Kristin Scott Thomas: Peerless

Monday, November 25, 2019

Every year, the Richard Harris award at the BIFAs is one of the most special moments of the night, recognising the work of a distinguished and talented actor or actress.

By James Mottram

 

In 2019, it’s the turn of the peerless Kristin Scott Thomas, a three-time BIFA nominee who has been working on stage and screen in England, Europe and America for the past thirty-five years. Hers is a career of great dexterity, showing impeccable taste in filmmakers, whether it’s convincing us as the foul-mouthed criminal matriarch in Nicolas Winding Refn’s Only God Forgives, as her BIFA-nominated aunt to John Lennon in Sam Taylor-Johnson’s Nowhere Boy or Winston Churchill’s better half in Joe Wright’s Darkest Hour.

Born in Cornwall, the daughter of a pilot for the Royal Navy, Scott Thomas’ boldness was cemented early on after a troubled year at London’s Central School of Speech and Drama. Told she couldn’t act, she took off to Paris when she was 18 to become an au pair but would soon find her way into theatre school. Not long afterwards, she met her husband-to-be François Olivennes, with whom she had three children.

Her adopted home, France would offer her some of the most memorable roles over the years. Films like Philippe Claudel’s I’ve Loved You For So Long, in which she played a woman struggling to reintegrate into society after fifteen years in jail, or Catherine Corsini’s Leaving, a tale of a bourgeois housewife uprooting her existence for a passionate affair.

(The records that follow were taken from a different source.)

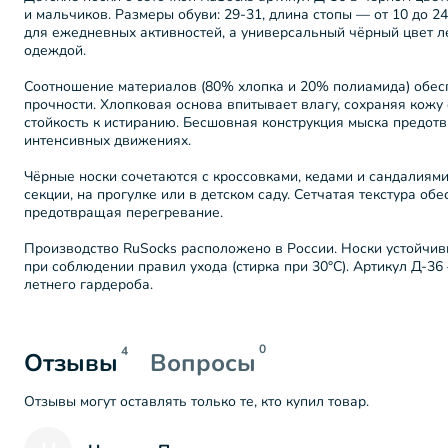
и мальчиков. Размеры обуви: 29-31, длина стопы — от 10 до 2
для ежедневных активностей, а универсальный чёрный цвет л
одеждой.
Соотношение материалов (80% хлопка и 20% полиамида) обес
прочности. Хлопковая основа впитывает влагу, сохраняя кожу 
стойкость к истиранию. Бесшовная конструкция мыска предот
интенсивных движениях.
Чёрные носки сочетаются с кроссовками, кедами и сандалиями
секции, на прогулке или в детском саду. Сетчатая текстура об
предотвращая перегревание.
Производство RuSocks расположено в России. Носки устойчи
при соблюдении правил ухода (стирка при 30°C). Артикул Д-3
летнего гардероба.
0
4
Отзывы
Вопросы
Отзывы могут оставлять только те, кто купил товар.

While her film debut, acting opposite His Purpleness – Prince – in vanity project Under the Cherry Moon, remains an amusing curio on her CV, her real breakthrough came in 1988, in the adaptation of Evelyn Waugh’s A Handful of Dust, in which she invested the cold-hearted Lady Brenda with a chilling emptiness.

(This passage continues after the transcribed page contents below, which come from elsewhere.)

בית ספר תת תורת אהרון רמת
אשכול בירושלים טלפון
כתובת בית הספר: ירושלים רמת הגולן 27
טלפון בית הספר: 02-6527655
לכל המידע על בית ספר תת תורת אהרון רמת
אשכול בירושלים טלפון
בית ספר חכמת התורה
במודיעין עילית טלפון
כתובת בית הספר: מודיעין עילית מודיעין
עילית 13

It was the first of several aristocrats she would play (ideal casting for one awarded an OBE and a Dame-hood). But perhaps due to her experiences in France, where she was often allowed to plunge greater emotional depths, Scott Thomas always resisted the lure of too many period pieces, all “big hats and wigs” as she wryly put it.

 

 

In the Nineties, she stole our hearts as Fiona, who yearns for Hugh Grant’s character in Brit-hit Four Weddings and a Funeral, then broke them in The English Patient. Adapted from the Michael Ondaatje novel, Anthony Minghella’s aching 1996 romance was a high point, winning her nominations at the Oscars, Golden Globes and BAFTAs for Best Actress.

“The English Patient was a tough one,” she’d later say. “It was a very important film for me acting wise. The experience of going to the desert and working with these people – it was a big event in my life.” There was no question, Scott Thomas possessed the poise and gravitas needed for the old-fashioned David Lean-style epic.

That same year, she featured opposite Tom Cruise in Mission: Impossible, “in which her unflappable face was perfectly suited to ignoring the elephantine and nonsensical plot”, wrote critic David Thomson. And there were further adventures, alongside Harrison Ford (Random Hearts) and Robert Redford (The Horse Whisperer).

More recently Scott Thomas has renewed her love for British independent film – with BIFA nominations for her roles in the crisp Noël Coward adaptation Easy Virtue and Charles Dickens tale The Invisible Woman, directed by her English Patient co-star Ralph Fiennes. Her work for Sally Potter as a high-flying MP in The Party was also particularly delicious.

“Like most great screen actors, it’s all about the way she hides the emotions – you just see it behind the veneer,” says Peter Cattaneo, who recently directed her in the upcoming Military Wives, in which she helps start up a choir with the other army spouses left behind at base. It’s a typically deft turn by Scott Thomas, hitting both the comic and emotional notes with perfect pitch.

While she will celebrate her 60th birthday in 2020, she will also be seen in Rebecca, Ben Wheatley’s take on Daphne Du Maurier’s beloved novel, in which she plays Mrs. Danvers. Working with one of the most exciting and vibrant British filmmakers around? It’s just the sort of move Richard Harris would raise a glass to.